Prompt:
Please transcribe exactly, and only, the lines of the data below between the line holding "Dubai en Malediven" and the line holding "Vers une normalisati", inclusive.

Stored data

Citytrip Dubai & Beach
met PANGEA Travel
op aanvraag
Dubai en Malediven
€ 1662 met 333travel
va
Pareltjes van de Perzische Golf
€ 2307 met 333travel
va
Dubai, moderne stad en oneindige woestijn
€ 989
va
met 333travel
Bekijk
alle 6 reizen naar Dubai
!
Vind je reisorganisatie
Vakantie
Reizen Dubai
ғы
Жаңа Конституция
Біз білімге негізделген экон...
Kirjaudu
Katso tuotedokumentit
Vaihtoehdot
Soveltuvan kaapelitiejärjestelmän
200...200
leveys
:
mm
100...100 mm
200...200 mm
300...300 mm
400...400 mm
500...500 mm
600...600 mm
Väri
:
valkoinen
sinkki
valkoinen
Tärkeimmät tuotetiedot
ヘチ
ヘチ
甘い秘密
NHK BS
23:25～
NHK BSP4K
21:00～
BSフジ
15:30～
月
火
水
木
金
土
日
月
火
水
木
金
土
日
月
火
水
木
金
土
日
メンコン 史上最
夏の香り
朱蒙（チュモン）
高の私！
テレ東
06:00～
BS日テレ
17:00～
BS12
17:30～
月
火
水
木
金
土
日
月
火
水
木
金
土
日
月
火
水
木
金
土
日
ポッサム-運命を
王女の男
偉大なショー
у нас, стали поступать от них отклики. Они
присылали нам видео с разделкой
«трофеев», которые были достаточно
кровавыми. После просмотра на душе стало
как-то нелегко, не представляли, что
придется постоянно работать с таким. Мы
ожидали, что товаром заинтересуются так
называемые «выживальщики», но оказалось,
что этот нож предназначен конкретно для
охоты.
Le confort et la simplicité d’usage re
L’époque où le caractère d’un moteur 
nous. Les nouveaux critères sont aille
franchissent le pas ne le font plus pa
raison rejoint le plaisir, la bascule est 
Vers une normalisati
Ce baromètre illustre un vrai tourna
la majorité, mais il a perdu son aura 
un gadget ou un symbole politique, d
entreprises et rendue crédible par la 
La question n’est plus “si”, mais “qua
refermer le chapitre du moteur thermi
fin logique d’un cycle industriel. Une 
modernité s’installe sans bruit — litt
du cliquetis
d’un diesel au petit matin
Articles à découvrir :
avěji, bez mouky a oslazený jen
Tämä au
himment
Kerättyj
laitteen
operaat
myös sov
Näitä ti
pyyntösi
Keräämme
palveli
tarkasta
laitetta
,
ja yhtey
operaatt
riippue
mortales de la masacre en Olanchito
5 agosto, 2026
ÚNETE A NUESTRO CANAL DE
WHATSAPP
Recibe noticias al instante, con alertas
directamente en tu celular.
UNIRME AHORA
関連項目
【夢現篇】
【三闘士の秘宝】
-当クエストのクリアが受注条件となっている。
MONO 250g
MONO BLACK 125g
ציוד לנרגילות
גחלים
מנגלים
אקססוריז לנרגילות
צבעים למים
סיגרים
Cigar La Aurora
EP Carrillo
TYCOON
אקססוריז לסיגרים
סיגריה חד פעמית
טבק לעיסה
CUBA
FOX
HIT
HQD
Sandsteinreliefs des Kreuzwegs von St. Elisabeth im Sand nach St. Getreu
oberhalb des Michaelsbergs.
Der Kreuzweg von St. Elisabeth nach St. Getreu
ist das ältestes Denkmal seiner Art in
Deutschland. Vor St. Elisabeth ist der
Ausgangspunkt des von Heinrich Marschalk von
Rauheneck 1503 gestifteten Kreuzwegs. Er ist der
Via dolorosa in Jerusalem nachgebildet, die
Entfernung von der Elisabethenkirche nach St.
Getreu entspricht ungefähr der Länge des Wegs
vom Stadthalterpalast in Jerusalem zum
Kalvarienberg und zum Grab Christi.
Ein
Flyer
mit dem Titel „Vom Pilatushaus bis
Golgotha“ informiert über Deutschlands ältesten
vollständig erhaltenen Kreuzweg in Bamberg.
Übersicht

Result:
Dubai en Malediven
€ 1662 met 333travel
va
Pareltjes van de Perzische Golf
€ 2307 met 333travel
va
Dubai, moderne stad en oneindige woestijn
€ 989
va
met 333travel
Bekijk
alle 6 reizen naar Dubai
!
Vind je reisorganisatie
Vakantie
Reizen Dubai
ғы
Жаңа Конституция
Біз білімге негізделген экон...
Kirjaudu
Katso tuotedokumentit
Vaihtoehdot
Soveltuvan kaapelitiejärjestelmän
200...200
leveys
:
mm
100...100 mm
200...200 mm
300...300 mm
400...400 mm
500...500 mm
600...600 mm
Väri
:
valkoinen
sinkki
valkoinen
Tärkeimmät tuotetiedot
ヘチ
ヘチ
甘い秘密
NHK BS
23:25～
NHK BSP4K
21:00～
BSフジ
15:30～
月
火
水
木
金
土
日
月
火
水
木
金
土
日
月
火
水
木
金
土
日
メンコン 史上最
夏の香り
朱蒙（チュモン）
高の私！
テレ東
06:00～
BS日テレ
17:00～
BS12
17:30～
月
火
水
木
金
土
日
月
火
水
木
金
土
日
月
火
水
木
金
土
日
ポッサム-運命を
王女の男
偉大なショー
у нас, стали поступать от них отклики. Они
присылали нам видео с разделкой
«трофеев», которые были достаточно
кровавыми. После просмотра на душе стало
как-то нелегко, не представляли, что
придется постоянно работать с таким. Мы
ожидали, что товаром заинтересуются так
называемые «выживальщики», но оказалось,
что этот нож предназначен конкретно для
охоты.
Le confort et la simplicité d’usage re
L’époque où le caractère d’un moteur 
nous. Les nouveaux critères sont aille
franchissent le pas ne le font plus pa
raison rejoint le plaisir, la bascule est 
Vers une normalisati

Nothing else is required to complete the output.